Spain’s driving directorate says it is determined to crackdown on speeding motorists after new studies showed a direct link between accident deaths and how fast vehicles were travelling.

Police have been stepping up speed checks with special campaigns in various parts of the country.

In 2017, 400 people died in accidents in which speed was a concurrent factor. In some of the cases, says the DGT, some of the cars were going too slowly.

In its latest report, the Organisation for Cooperation and Development “Speed and risk of accident” analyses experiences in ten countries around the world – including Denmark, France, Norway and Sweden – after implementing changes in speed limits or implementing surveillance radars.

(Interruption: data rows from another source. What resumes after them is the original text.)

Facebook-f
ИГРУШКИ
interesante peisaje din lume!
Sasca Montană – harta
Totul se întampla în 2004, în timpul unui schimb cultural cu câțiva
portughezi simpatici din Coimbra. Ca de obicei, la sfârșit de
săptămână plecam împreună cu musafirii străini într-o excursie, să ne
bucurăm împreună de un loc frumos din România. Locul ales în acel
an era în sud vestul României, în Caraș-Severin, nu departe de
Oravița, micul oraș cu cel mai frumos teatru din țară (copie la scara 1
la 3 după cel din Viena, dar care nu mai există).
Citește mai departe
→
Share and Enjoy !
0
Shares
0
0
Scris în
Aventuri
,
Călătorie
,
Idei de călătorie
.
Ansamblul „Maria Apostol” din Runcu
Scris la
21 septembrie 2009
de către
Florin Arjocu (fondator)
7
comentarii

At higher speeds, there were more accidents and victims, while a decrease in speed is accompanied by a decrease in the accident rate.

In addition, the report confirms that the risk of death of a pedestrian is multiplied by five when the impact speed goes from 30km/h to 50km/h and that on interurban roads, a reduction in the average speed of 5km/h produces a decrease of fatal accidents by 28 per cent.

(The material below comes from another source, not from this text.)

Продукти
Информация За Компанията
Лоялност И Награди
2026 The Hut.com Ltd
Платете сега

The report recommends reducing the speed of traffic to reduce accidents and victims and proposes a limit of 70 km/h on roads without a median separation be-tween the two directions due to the risk of frontal crash; and 50 km/h in urban areas with intersections and high risk of side collisions and in urban residential areas, where vehicles share space with vulnerable users.

In Spain, on conventional roads, between 2013 and 2017, the percentage of victims killed has increased by 12 per cent. This increase was 35 per cent in accidents at road exits, accidents in which the inadequate speed is one of the concurrent factors of the same.

The survey shows that if systems of assistance to driving (ADAS) was widely implemented, it would reduce the severity of accidents by 57 per cent and avoid a figure of 51,000 accidents and their conse-quences.

Many of the ADAS available on the market have been grouped according to the different types of accident (collision, run over, exit …) and many of them automatically reduce the speed of the vehicle if they detect a collision risk such as FCW (frontal collision); AEBS (automatic emergency braking); SLI (speed limit indicator) or ACC (adaptive cruise control).